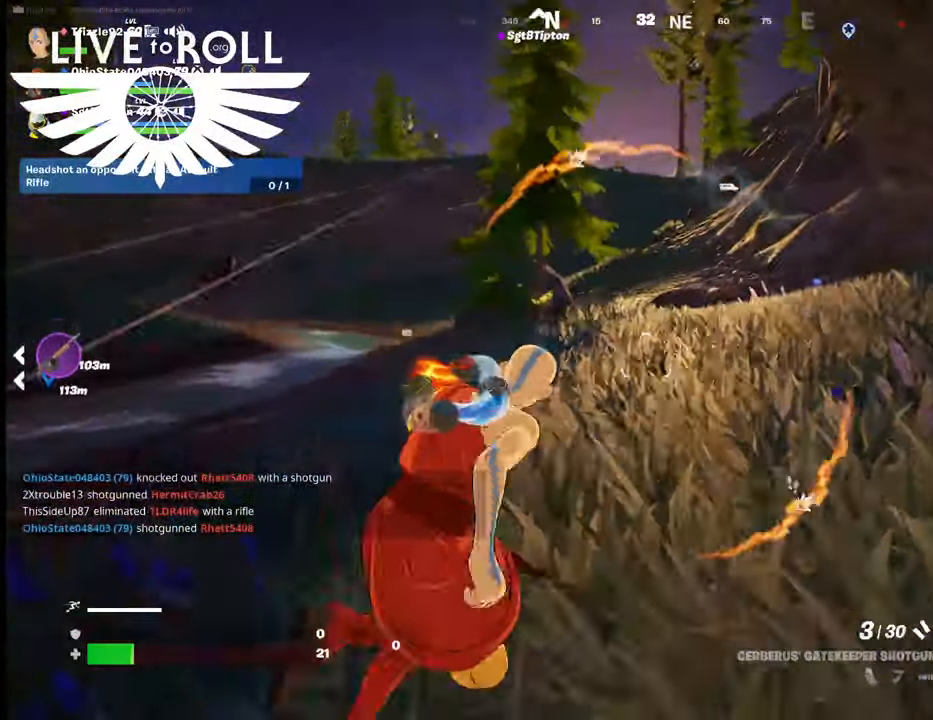
{"buttons": [], "left_stick": "right", "right_stick": "center", "events": []}
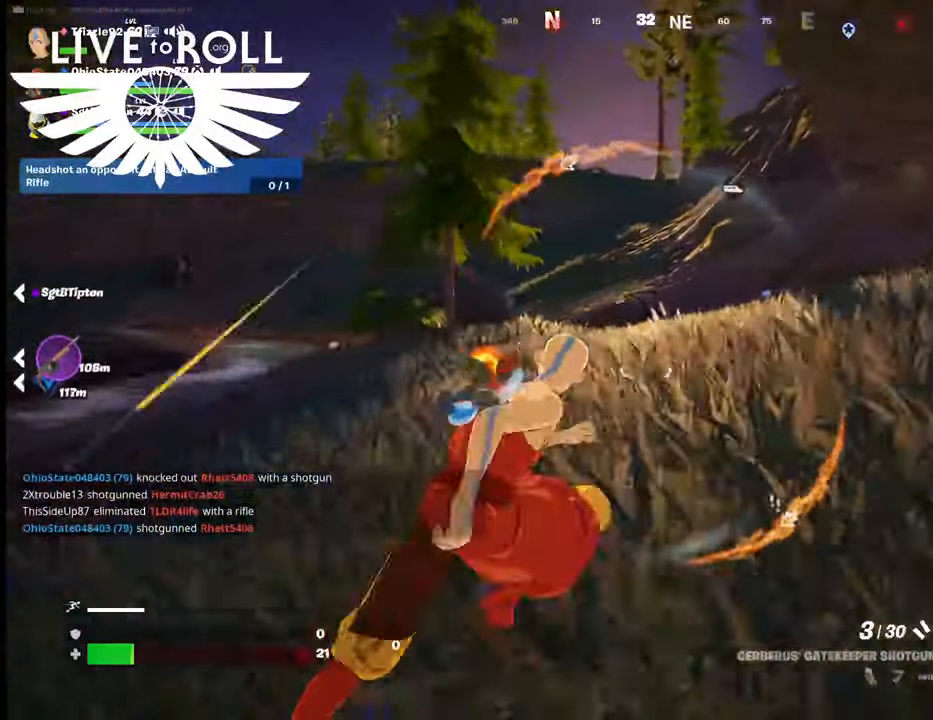
{"buttons": [], "left_stick": "right", "right_stick": "right", "events": [[300, "right_stick", "right"]]}
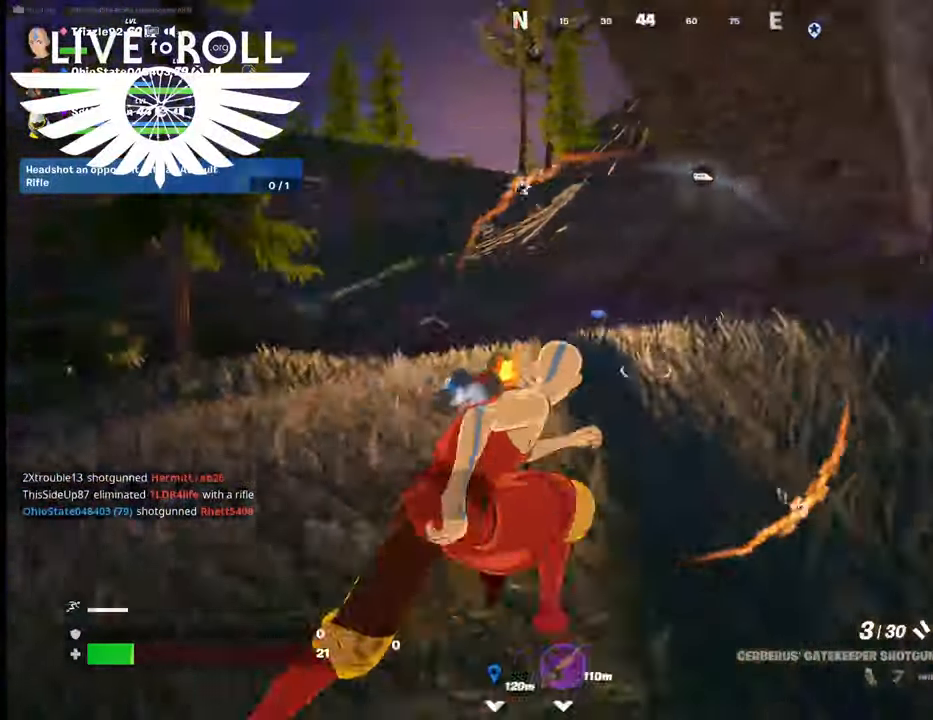
{"buttons": [], "left_stick": "right", "right_stick": "right", "events": []}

GOAL OF THE EXERCISE:
Give back the material above exactly, but without its images.

RESULT:
{"buttons": [], "left_stick": "right", "right_stick": "center", "events": []}
{"buttons": [], "left_stick": "right", "right_stick": "right", "events": [[300, "right_stick", "right"]]}
{"buttons": [], "left_stick": "right", "right_stick": "right", "events": []}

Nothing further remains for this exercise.